CINECAL: ONE SENTENCE  REVIEWS

Monday, 6 August 2018

Mission: Impossible Fallout (2018)

About the only area that could be improved is the likeability of the central characters but otherwise action doesn't get much better than this two-and-a-half-hour string of foot, motorbike, car and helicopter chases filmed so spectacularly every microfacial expression on Tom Cruise's Ethan Hunt's face is crystal clear as he careens cars through city streets, dogfights over Kashmir, sprints glamorous European city blocks at roof level and, as is known very well right from the start, saves the world from the dastardly plot of a bamboozling number of counter- and counter-counter-spies in what is essentially the same plot as Rogue Nation.

★★★★☆

CINECAL: ONE SENTENCE REVIEWS

Monday, 9 April 2018

Ready Player One (2018)


The ragtag bunch of best friends has been replaced by a ragtag bunch of avatars of virtual strangers; the Fratelli family is an evil mega-corporation; One-Eyed Willy's treasure is an Easter Egg worth trillions hidden in a virtual world stuffed full of unamusing pop culture references - and the fun is in short supply in Steven Spielberg's busy but soulless millenial update of The Goonies.

★★★☆☆

CINECAL: ONE SENTENCE REVIEWS

Tuesday, 27 December 2016

Mission: Impossible - Ghost Protocol (2011)

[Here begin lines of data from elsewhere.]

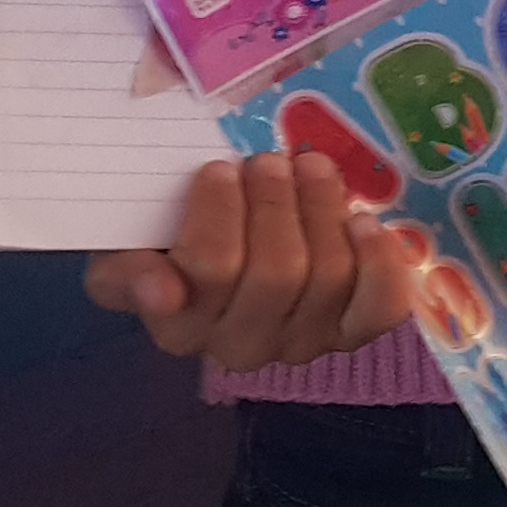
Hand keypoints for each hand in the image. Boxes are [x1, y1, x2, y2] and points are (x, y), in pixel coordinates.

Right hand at [86, 154, 424, 370]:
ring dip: (321, 211)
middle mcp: (242, 347)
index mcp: (180, 328)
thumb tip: (160, 290)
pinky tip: (363, 222)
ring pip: (326, 277)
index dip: (220, 212)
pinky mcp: (349, 332)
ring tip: (310, 166)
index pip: (210, 271)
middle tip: (269, 159)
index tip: (219, 167)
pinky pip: (378, 309)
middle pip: (276, 273)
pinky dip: (377, 263)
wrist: (221, 253)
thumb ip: (129, 268)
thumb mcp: (128, 250)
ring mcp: (300, 342)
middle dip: (275, 203)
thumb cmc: (170, 242)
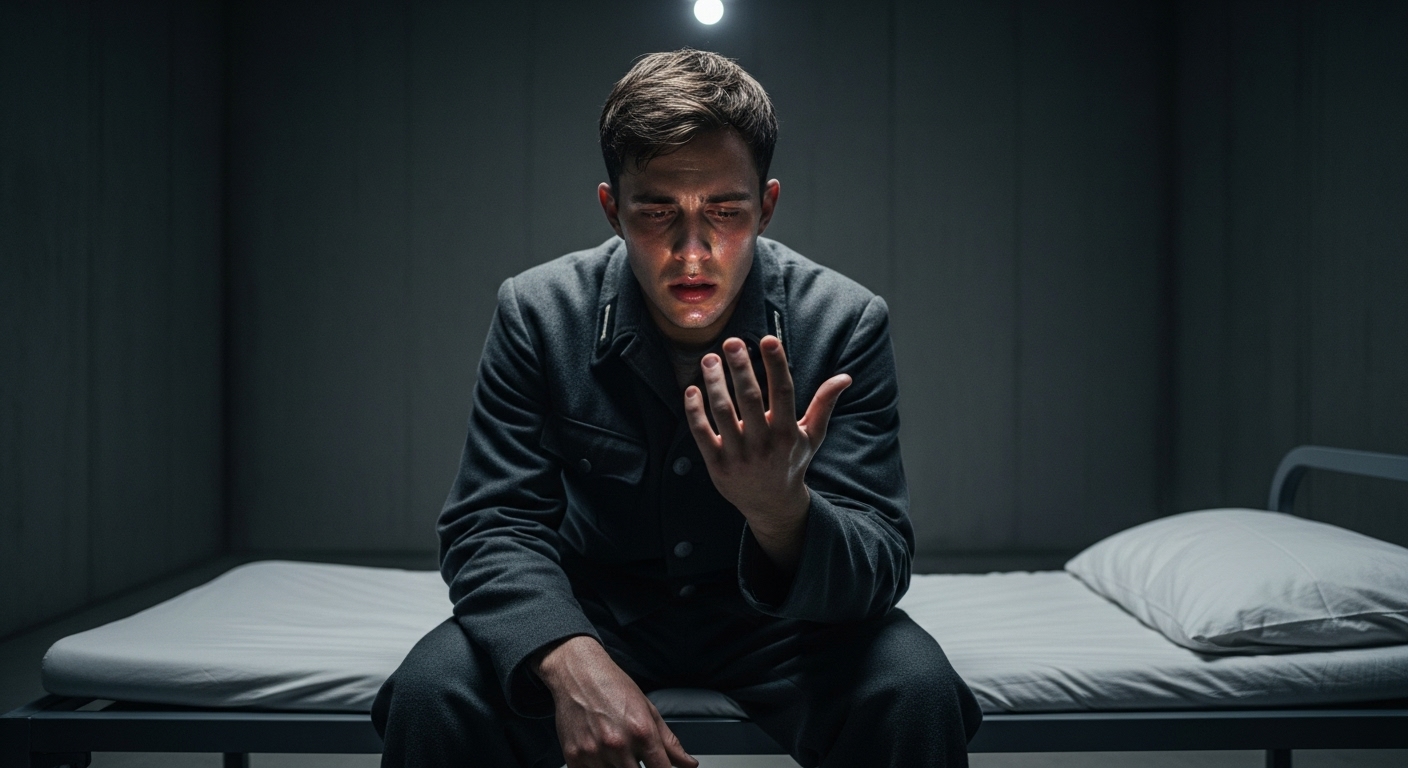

Years after its release in 2013, this M:I entry - the better-than-usual fourth in the series - happened to come on TV while I was sitting with the person I'd gone to see it with in the cinema, and neither of us could recall a single plot detail - only that Simon Pegg returns as Benji, that seemingly constipated comic-relief tech guy who bungles every part of the mission (Ethan, does Benji need to be trained up before going into the field?), that Ethan Hunt suction-cups up a Dubai skyscraper, races through a sandstorm, and that there is a stunt in a hotel involving diamonds and Mission: Impossible's clunkiest spy tool yet - a fake arm on a white man in a Chinese waiter uniform (guess who) - which all just goes to show how little bearing plot has on how enjoyable an M:I episode is.

★★★★☆

CINECAL: ONE SENTENCE REVIEWS

Monday, 25 July 2016

Star Trek Beyond (2016)


That scene, barely a second long, showing Sulu when he is not at the helm of the Enterprise is a brilliant addition to a series that at its core is a celebration of universal diversity and inclusion, with this particular episode also succeeding where perhaps Into Darkness didn't, delivering good old reliable Star Trek space exploration, action, humour and philosophy — the franchise doesn't need too many tweaks or new skins or tricks, as its fifty year anniversary this year clearly demonstrates.

★★★★☆

CINECAL: ONE SENTENCE REVIEWS

Tuesday, 12 July 2016

Hot Fuzz (2007)


This is a hilarious genre-mashing comedy - part Lethal Weapon buddy cop action flick, part Miss Marple English village mystery, and part The Wicker Man - about a very earnest, high-achieving city cop posted to a small English village where the beat is particularly quiet but after a hilarious sequence showing the policeman exerting his zero tolerance on bemused villagers, schoolchildren and geese, a sinister criminal network with creepy ritualistic practices rears its head.

★★★★☆

CINECAL: ONE SENTENCE REVIEWS

Sunday, 10 July 2016

Star Trek Into Darkness (2013)


A terror attack sets in motion the convoluted events of this 2013 Star Trek episode which eventually ties together a number of plot threads about warheads, cryogenically frozen superhumans and an Enterprise stopover at Kronos where the Klingons live, but in Director J J Abrams' hands, this scifi action is punchy, fun, exciting and full of ace special effects even if it apparently disappointed Trekkies and contains no openly gay Starfleet officers.